Work less or get paid more? Tech billionaires ponder your future
For many IT professionals, one important purpose of getting that next certification is to become better positioned for promotion by a current employer, or to look more attractive to a potential future employer. Certification leads to improved employment options.
Of course, not everyone sees a cloud on the long-term employment horizon — or if they do, then they also see reasons for optimism. There are two vehicles of opinion driven by IT billionaires that have been flying around the web in the past several days. Both men are thinking about the future of work in the United States and elsewhere, and both discuss potential changes to long-established norms, and the good that could come from shaking things up.
Nick Hanauer, an original investor in Amazon.com and the founder of digital marketing firm aQuantive (somewhat infamously purchased by Microsoft in 2007 for $6.4 billion) is the more evangelical of the two. Hanauer, who lives in Seattle, drills down deep into the potential benefits of raising the federal minimum wage in a guest editorial on Politico. Seattle is in the process of phasing in a city-wide increase of the minimum hourly wage to $15, and Hanauer doesn't just think the idea could work elsewhere in the country. He thinks it's essential to preserving national economic stability.

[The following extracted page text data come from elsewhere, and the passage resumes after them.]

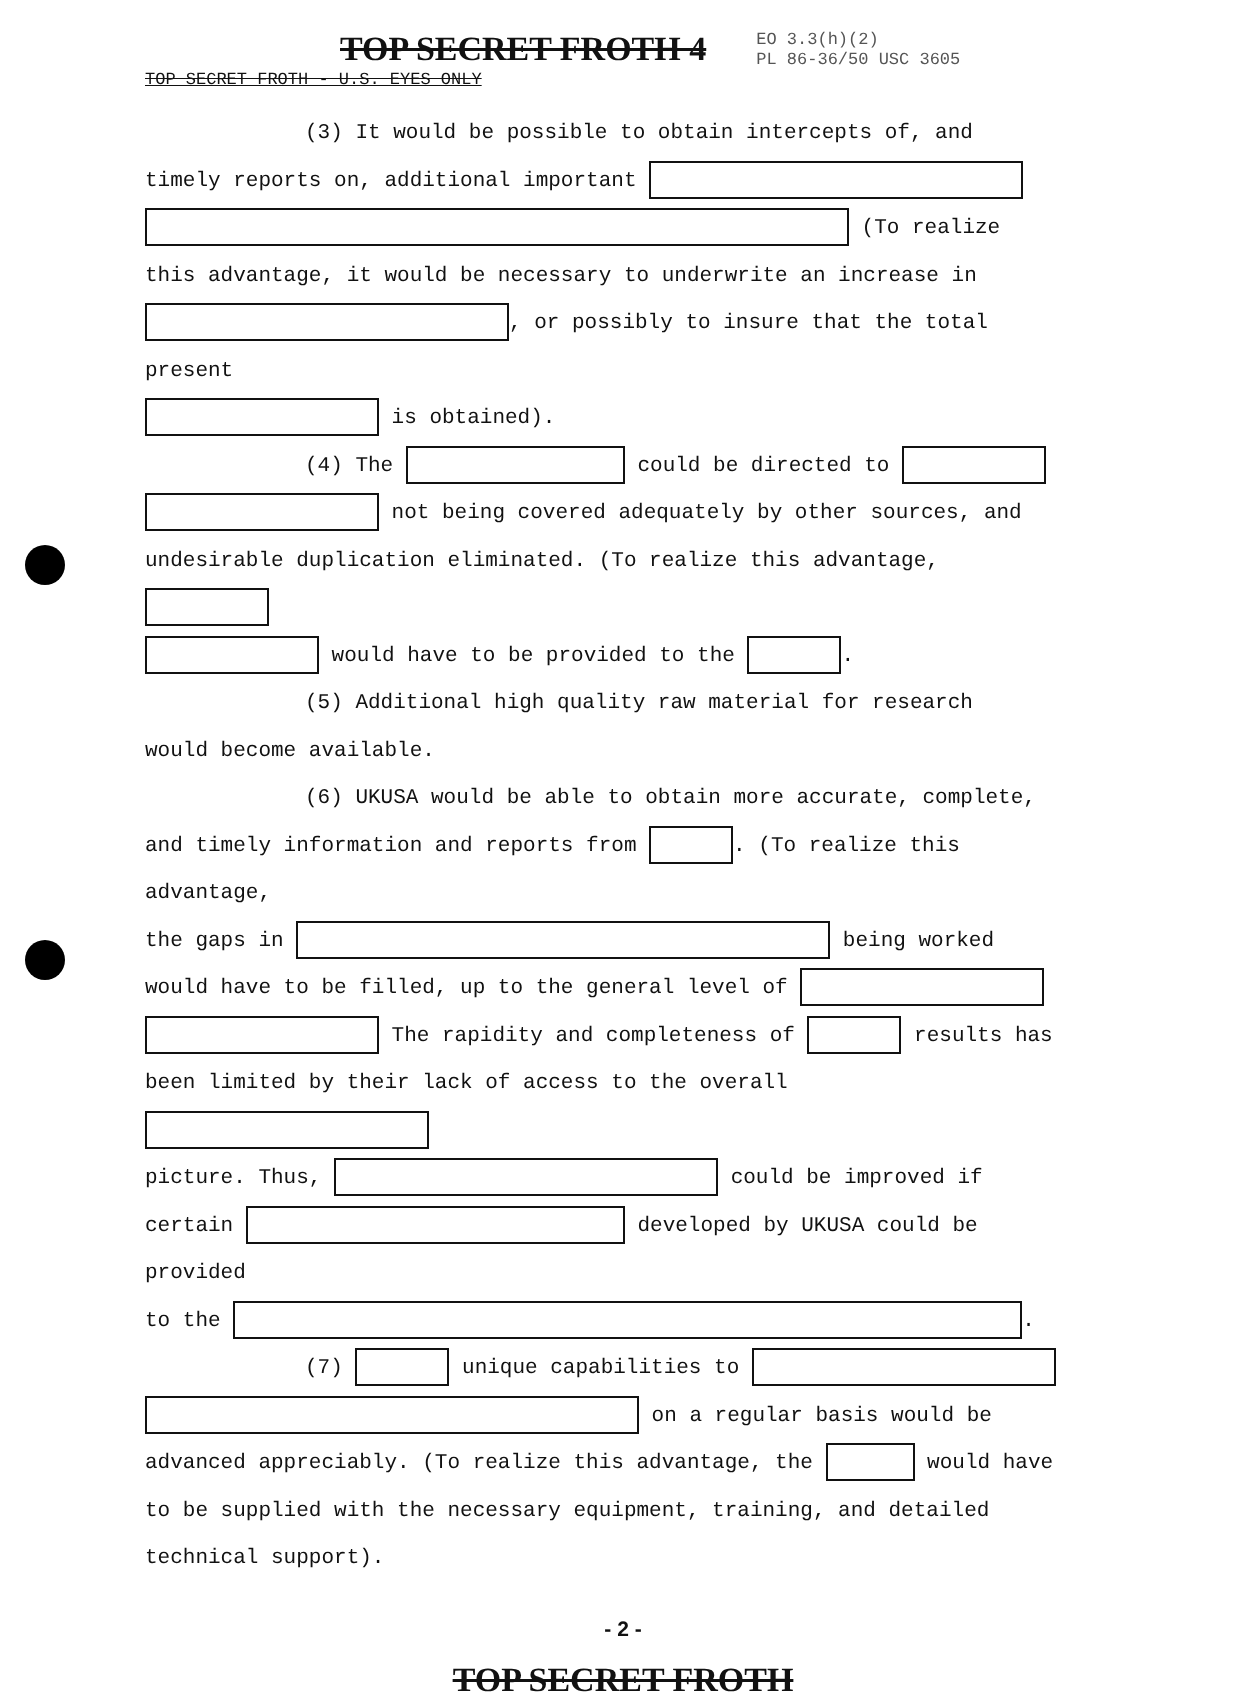TOP SECRET FROTH 4
EO 3.3(h)(2)
PL 86-36/50 USC 3605
TOP SECRET FROTH - U.S. EYES ONLY
(3) It would be possible to obtain intercepts of, and
timely reports on, additional important
(To realize
this advantage, it would be necessary to underwrite an increase in
, or possibly to insure that the total present
is obtained).
(4) The could be directed to
not being covered adequately by other sources, and
undesirable duplication eliminated. (To realize this advantage,
would have to be provided to the .
(5) Additional high quality raw material for research
would become available.
(6) UKUSA would be able to obtain more accurate, complete,
and timely information and reports from . (To realize this advantage,
the gaps in being worked
would have to be filled, up to the general level of
The rapidity and completeness of results has
been limited by their lack of access to the overall
picture. Thus, could be improved if
certain developed by UKUSA could be provided
to the .
(7) unique capabilities to
on a regular basis would be
advanced appreciably. (To realize this advantage, the would have
to be supplied with the necessary equipment, training, and detailed
technical support).
- 2 -
TOP SECRET FROTH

Hanauer addresses himself directly to "my fellow zillionaires" — he's clearly talking to the people he thinks would be most reluctant to accept his premise — but you don't have to be filthy rich to take his point.
The other boat rocker isn't actually leading a charge, but his comments are nearly as provocative. Google cofounders Larry Page and Sergey Brin participated in a "fireside chat" with billionaire investor (and surf Nazi) Vinod Khosla, founder and first CEO of Sun Microsystems. Khosla questions the two about a variety of topics, including his own failed attempt to purchase Google in its infancy. It's Page's thoughts about the consequences of automation replacing manpower, however, that appear to have struck a chord.

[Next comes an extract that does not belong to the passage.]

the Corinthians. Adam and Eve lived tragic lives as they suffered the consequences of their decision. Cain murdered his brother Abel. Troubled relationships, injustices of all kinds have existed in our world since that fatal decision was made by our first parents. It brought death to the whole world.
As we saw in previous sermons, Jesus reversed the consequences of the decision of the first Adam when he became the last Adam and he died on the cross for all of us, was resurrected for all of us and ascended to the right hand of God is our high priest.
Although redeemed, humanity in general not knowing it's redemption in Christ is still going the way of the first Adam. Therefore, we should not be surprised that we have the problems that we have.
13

In a nutshell, Page doesn't think people should be concerned about having less work to do (and therefore diminished income) because machines and computers are doing more of everything. Page thinks it's possible for advancing technology to streamline production of goods and services enough that people could still meet their basic needs while working, say, four days a week instead of five.
There's a bit of a weird synergy to Hanauer's bold idea and Page's tech-fueled speculation. Perhaps CEOs who cringe at the thought of doubling compensation for the most lowly of employees would see some relief in being asked to pay a premium wage, but for fewer hours worked. There are probably plenty of workers, meanwhile, who wouldn't ask anyone at Google to give another moment's thought to self-driving cars, if it meant that Page's minions could unlock the secret of a four-day work week instead.